Frameworks and Standards

CIS Controls

A prioritized set of 18 Controls and associated Safeguards that helps you sequence practical defenses against common attacks.

Where you will see it: Used in governance, risk, and compliance work: control selection, audits, reporting, and security roadmaps.

What it is

A prescriptive, prioritized set of security practices that turns broad security goals into an ordered, implementable backlog.

Key points
  • 18 Controls with 153 Safeguards in version 8.1, designed as a practical defensive baseline.
  • Implementation Groups IG1 to IG3 help sequence work based on risk, resources, and operational complexity.
  • Strong focus on asset inventory, secure configuration, vulnerability management, identity, logging, and recovery.
  • Mapped to other frameworks, making it easier to translate between strategy and technical work.

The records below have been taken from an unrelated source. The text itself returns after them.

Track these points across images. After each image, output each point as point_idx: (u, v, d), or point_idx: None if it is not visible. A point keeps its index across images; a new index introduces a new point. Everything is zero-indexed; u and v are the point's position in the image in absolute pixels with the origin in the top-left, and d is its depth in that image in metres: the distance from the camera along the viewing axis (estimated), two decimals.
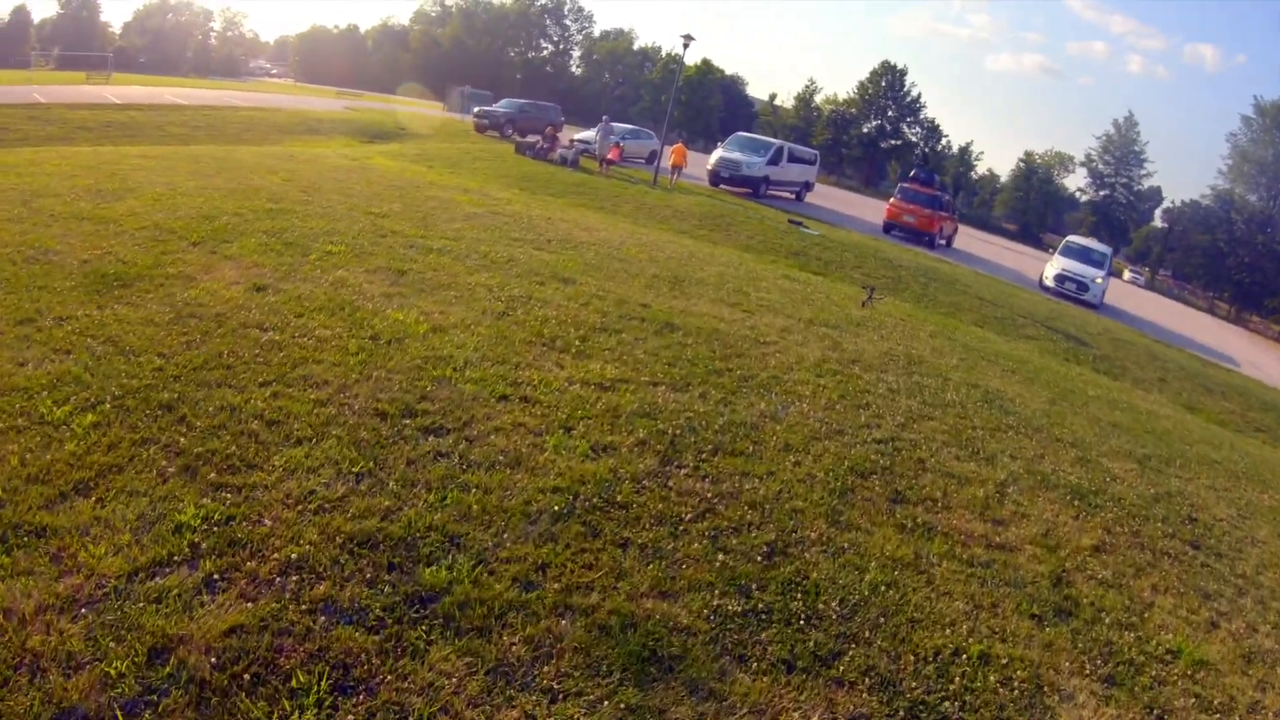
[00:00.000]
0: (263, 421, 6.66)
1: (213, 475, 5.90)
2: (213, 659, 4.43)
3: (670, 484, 6.83)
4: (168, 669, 4.34)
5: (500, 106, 51.30)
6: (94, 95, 42.64)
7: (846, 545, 6.55)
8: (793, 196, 43.71)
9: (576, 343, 9.89)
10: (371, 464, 6.28)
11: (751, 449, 7.75)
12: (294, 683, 4.41)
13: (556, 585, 5.35)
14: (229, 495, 5.72)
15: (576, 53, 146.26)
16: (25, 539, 5.17)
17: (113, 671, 4.28)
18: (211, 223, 12.80)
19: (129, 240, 11.34)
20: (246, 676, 4.38)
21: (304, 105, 53.72)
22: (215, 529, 5.37)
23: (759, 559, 6.10)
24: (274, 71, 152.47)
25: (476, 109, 51.90)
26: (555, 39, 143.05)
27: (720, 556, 6.01)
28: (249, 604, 4.80)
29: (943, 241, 41.26)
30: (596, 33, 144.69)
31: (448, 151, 34.00)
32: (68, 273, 9.63)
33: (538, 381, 8.35)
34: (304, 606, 4.83)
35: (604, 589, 5.42)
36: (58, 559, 5.04)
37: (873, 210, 49.50)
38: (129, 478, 5.80)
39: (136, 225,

How it works in broad strokes

  1. Inventory what you have: devices, software, identities, cloud resources, and data flows.
  2. Pick an Implementation Group based on your environment and resources, usually starting with IG1.
  3. Implement Safeguards in priority order, aiming for consistent coverage rather than perfect depth.
  4. Automate measurement where possible, such as configuration compliance, patch status, and log coverage.
  5. Expand from IG1 to IG2 and IG3 as your foundations become stable and operationally maintained.

Concrete example

A small organization starts with IG1: asset inventory, secure configuration standards, MFA for admin access, patching cadence, central logging, and tested backups. Once stable, it expands to deeper monitoring and hardening in IG2.

Why it matters

Security teams often waste effort on low impact work. CIS Controls helps you start with the defenses that most reliably reduce common attack paths.

Security angle

  • Use CIS as a technical execution layer under a higher level framework such as NIST CSF or ISO 27001.
  • Attach each Control to an owner and a measurable outcome, not just a policy statement.
  • Treat logging and backups as first class safeguards, because they determine detection and recovery success.

Common pitfalls

  • Trying to implement IG3 first, which usually collapses under operational load.
  • Doing inventory once and then letting it drift, which breaks many downstream safeguards.
  • Focusing on tools instead of coverage, such as buying EDR but not ensuring all endpoints are enrolled.
  • Implementing controls without measurement, so you cannot prove they keep working over time.

DEEP DIVE

Controls and Safeguards: what you are actually implementing

CIS Controls are a prioritized set of Safeguards aimed at reducing the most common attack paths. The model is intentionally practical: you implement specific Safeguards, measure them, and then expand as your capability grows.

The key idea is focus. Many programs fail because they spread effort across too many initiatives. CIS Controls try to keep you on a narrow set of actions that reliably reduce risk, especially early on.

In mature teams, CIS Controls often become the baseline that hardening standards, configuration management, and security operations are measured against.

Implementation Groups: prioritization that matches reality

Implementation Groups are what turn CIS Controls from a large library into an adoption path. IG1 is positioned as essential cyber hygiene, a minimum baseline that most organizations should achieve before investing in more advanced work.

IG2 and IG3 add depth for organizations with greater complexity, higher sensitivity data, or more targeted threats. This helps teams avoid the common mistake of skipping fundamentals while chasing sophisticated detections.

The practical benefit is planning. You can scope a year of work around an IG level, communicate expectations, and measure progress without arguing over every individual Safeguard.

How CIS Controls show up inside real programs

Most organizations implement CIS Controls through a gap assessment tied to evidence. For each Safeguard, teams define what acceptable implementation looks like, where it is configured, and how it is verified over time.

Controls become operational when they are embedded into normal workflows. Asset inventory links to onboarding and offboarding, configuration hardening links to build pipelines, and logging and monitoring link to incident response playbooks.

A strong program also treats exceptions as first class risk decisions. If a Safeguard cannot be implemented for a system, the reason, compensating controls, and review date should be explicit.

Misunderstandings that create checkbox security

One misunderstanding is treating CIS Controls as a compliance stamp. The value is in consistency and verification. A Safeguard that exists only on paper is not a control, it is a story.

Another trap is implementing tools without operational ownership. Buying a platform does not implement a Safeguard unless people know how to run it, maintain it, and respond to what it produces.

Teams also underestimate dependencies. Many Safeguards assume a functioning asset inventory, identity management, and change control process. If those foundations are weak, progress will feel chaotic.

How to start: build momentum with IG1

Start by selecting an IG level, usually IG1, and make it a baseline for the next cycle. Establish a small set of verification signals, such as coverage dashboards, configuration checks, and audit friendly evidence.

Deliver early wins that reduce common attacks, for example tightening identity, patching, and backup reliability. Use those wins to build trust and funding for the next wave of Safeguards.

Then expand toward IG2 only after the basics are stable. The goal is not to complete a list, but to reach a reliable operating state that stays true month after month.